The ace felt inhibitions leaving him. His eyes began to blink; his half-opened mouth closed with a snap; a long, choking groan escaped his lips.
“Nom de Dieu” he gulped, and fell weakly to rubbing his arms and legs that still prickled with a numb tingling. “Mais, nom de Dieu!”
The Master, now swiftly becoming visible, stood up again, smiled, advanced toward his guest—or prisoner, if you prefer.
A moment he stood there, till every detail had grown as clear as before this astounding demonstration of his powers. Then he stretched forth his hand.
“Leclair,” said he, in a voice of deep feeling, “I know and appreciate you for a man of parts, of high courage and devotion to duty in the face of almost certain death. The manner in which you came ahead, even after all your companions had fallen—in which you boarded us, with the strong probability of death confronting you, proves you the kind of man who wins and keeps respect among fighting men.

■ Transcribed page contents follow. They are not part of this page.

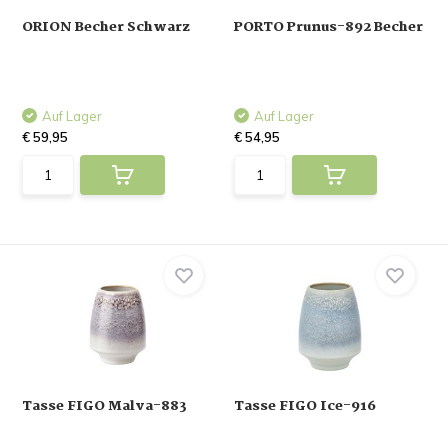
ORION Becher Schwarz
PORTO Prunus-892 Becher
Auf Lager
Auf Lager
€ 59,95
€ 54,95
Tasse FIGO Malva-883
Tasse FIGO Ice-916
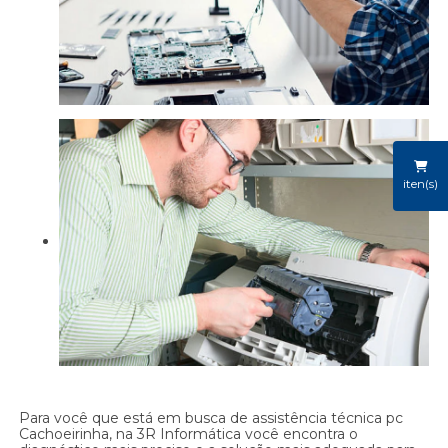
iten(s)
Para você que está em busca de assistência técnica pc
Cachoeirinha, na 3R Informática você encontra o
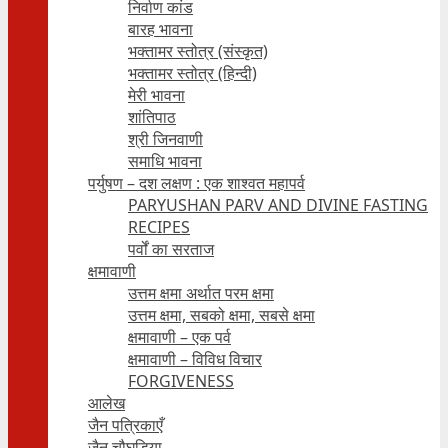
निर्वाण कांड
बारह भावना
भक्तामर स्तोत्र (संस्कृत)
भक्तामर स्तोत्र (हिन्दी)
मेरी भावना
शांतिपाठ
श्री जिनवाणी
समाधि भावना
पर्युषण – दश लक्षण : एक शाश्वत महापर्व
PARYUSHAN PARV AND DIVINE FASTING
RECIPES
पर्वों का सरताज
क्षमावाणी
उत्तम क्षमा अर्थात परम क्षमा
उत्तम क्षमा, सबको क्षमा, सबसे क्षमा
क्षमावाणी – एक पर्व
क्षमावाणी – विविध विचार
FORGIVENESS
आलेख
जैन पत्रिकाएँ
जैन चौघड़िया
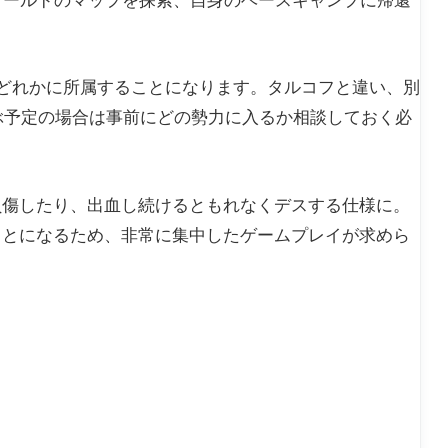
ワールドのマップを探索、自身のベースキャンプに帰還
のどれかに所属することになります。タルコフと違い、別
ぶ予定の場合は事前にどの勢力に入るか相談しておく必
負傷したり、出血し続けるともれなくデスする仕様に。
ことになるため、非常に集中したゲームプレイが求めら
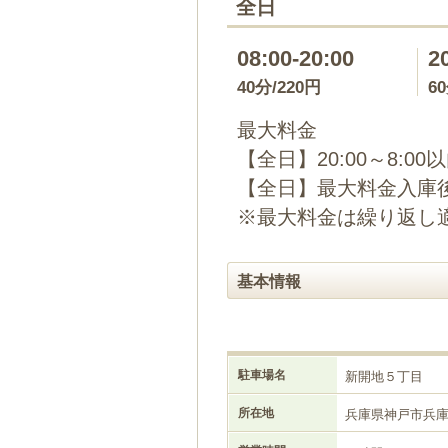
全日
08:00-20:00
2
40分/220円
6
最大料金
【全日】20:00～8:00
【全日】最大料金入庫後2
※最大料金は繰り返し
基本情報
駐車場名
新開地５丁目
所在地
兵庫県神戸市兵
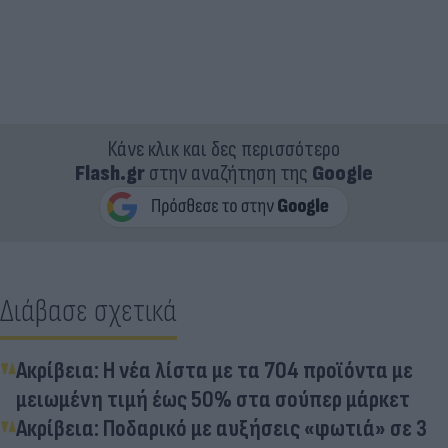
Κάνε κλικ και δες περισσότερο
Flash.gr
στην αναζήτηση της
Google
Διάβασε σχετικά
Ακρίβεια: Η νέα λίστα με τα 704 προϊόντα με
μειωμένη τιμή έως 50% στα σούπερ μάρκετ
Ακρίβεια: Ποδαρικό με αυξήσεις «φωτιά» σε 3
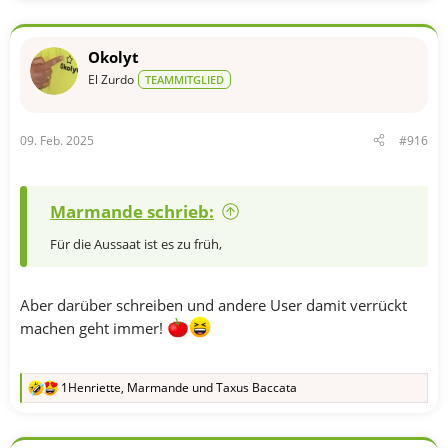
a
k
t
Okolyt
i
o
El Zurdo
TEAMMITGLIED
n
e
n
09. Feb. 2025
#916
:
Marmande schrieb:
Für die Aussaat ist es zu früh,
Aber darüber schreiben und andere User damit verrückt
machen geht immer!
1Henriette
,
Marmande
und
Taxus Baccata
R
e
a
k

“If you still desire my arrest and the delivery to you of this air-liner, I am at your complete disposal. You have only to sign the receipt I have already written. If—” and for a moment the Master paused, while his dark eyes sought and held the other’s, “if, monsieur, you desire to become one of the Flying Legion, and to take part in the greatest adventure ever conceived by the mind of man, in the name of all the Legion I welcome you to comradeship!”
“Dieu!” choked the lieutenant, gripping the Master’s hand. “You mean that I—I—”

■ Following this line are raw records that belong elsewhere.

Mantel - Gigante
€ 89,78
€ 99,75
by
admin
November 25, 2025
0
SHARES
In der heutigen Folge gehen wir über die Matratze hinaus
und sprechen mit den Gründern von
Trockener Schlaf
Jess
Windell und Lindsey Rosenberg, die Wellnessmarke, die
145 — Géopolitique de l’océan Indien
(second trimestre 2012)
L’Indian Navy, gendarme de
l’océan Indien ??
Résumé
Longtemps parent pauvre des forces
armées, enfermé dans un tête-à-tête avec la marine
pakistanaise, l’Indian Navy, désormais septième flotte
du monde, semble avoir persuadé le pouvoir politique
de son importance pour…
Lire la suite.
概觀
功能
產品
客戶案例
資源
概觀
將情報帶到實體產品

“Yes, that you can be one of us.”
“Can that be true?”
“It is!”
The Master’s right hand closed firmly on Leclair’s. The Master’s other hand went out and gripped him by the shoulder.

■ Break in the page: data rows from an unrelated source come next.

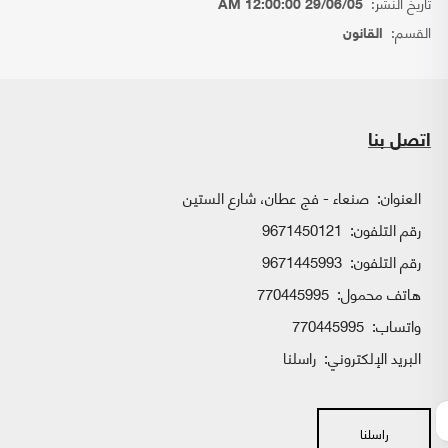
تاريخ النشر:
29/06/05 12:00:00 AM
القسم:
القانون
اتصل بنا
العنوان:
صنعاء - فج عطان، شارع الستين
رقم التلفون:
9671450121
رقم التلفون:
9671445993
هاتف محمول:
770445995
واتساب:
770445995
البريد الإلكتروني:
راسلنا
راسلنا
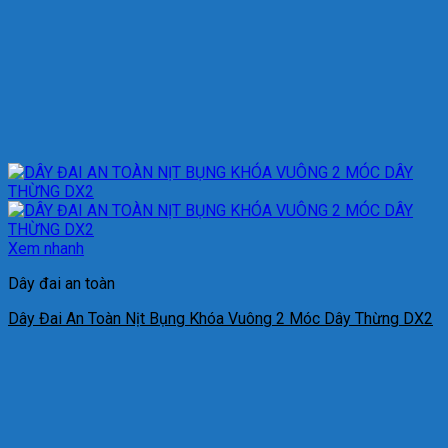
Xem nhanh
Dây đai an toàn
Dây Đai An Toàn Nịt Bụng Khóa Vuông 2 Móc Dây Thừng DX2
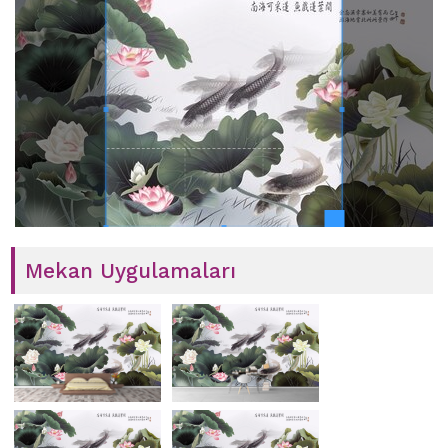
Mekan Uygulamaları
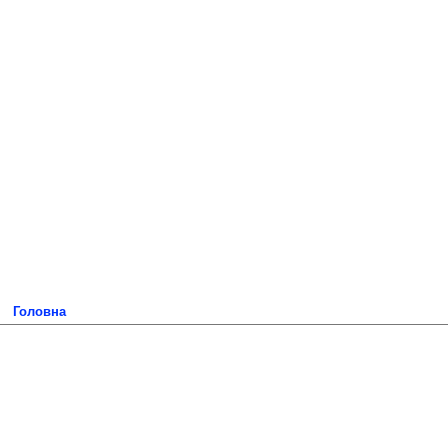
Головна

To his feet sprang the Frenchman. Though still shaken and trembling, he drew himself erect. His right hand loosened itself from the Master’s; it went to his aviator’s helmet in a sharp salute.
“J’y suis! J’y reste!” cried he. “Mon capitaine!”
The day passed uneventfully, at high altitudes, steadily rushing into the eye of the East. In the stillness and solitude of the upper air-lanes, Nissr roared onward, invincibly, with sun and sky above, with shining clouds piled below in swiftly retreating masses that spun away to westward.
Far below, sea-storm and rain battled over the Atlantic. Upborne on the wings of the eastward-setting wind, Nissr felt nothing of such trivialities. Twice or thrice, gaps in the cloud-veil let dim ocean appear to the watchers in the glass observation pits; and once they spied a laboring speck on the waters—a great passenger-liner, worrying toward New York in heavy weather. The doings of such, and of the world below, seemed trivial to the Legionaries as follies of dazed insects.